Task goal
From the data underneath, reproduce exactly the stretch that begins at the line with "left elbow: (320, 257)" and ends after the line with "right shoulder: (188, 157)".

(Exercise inputs)

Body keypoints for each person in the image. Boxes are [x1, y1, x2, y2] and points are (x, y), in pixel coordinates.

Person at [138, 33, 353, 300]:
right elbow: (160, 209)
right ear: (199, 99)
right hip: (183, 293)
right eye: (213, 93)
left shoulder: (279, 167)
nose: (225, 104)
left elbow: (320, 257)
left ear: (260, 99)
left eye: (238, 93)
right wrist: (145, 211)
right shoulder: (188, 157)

(End Exercise inputs)
(Exercise inputs)

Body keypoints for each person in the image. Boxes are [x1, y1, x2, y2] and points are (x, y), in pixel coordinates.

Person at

(End Exercise inputs)

Worked solution
left elbow: (320, 257)
left ear: (260, 99)
left eye: (238, 93)
right wrist: (145, 211)
right shoulder: (188, 157)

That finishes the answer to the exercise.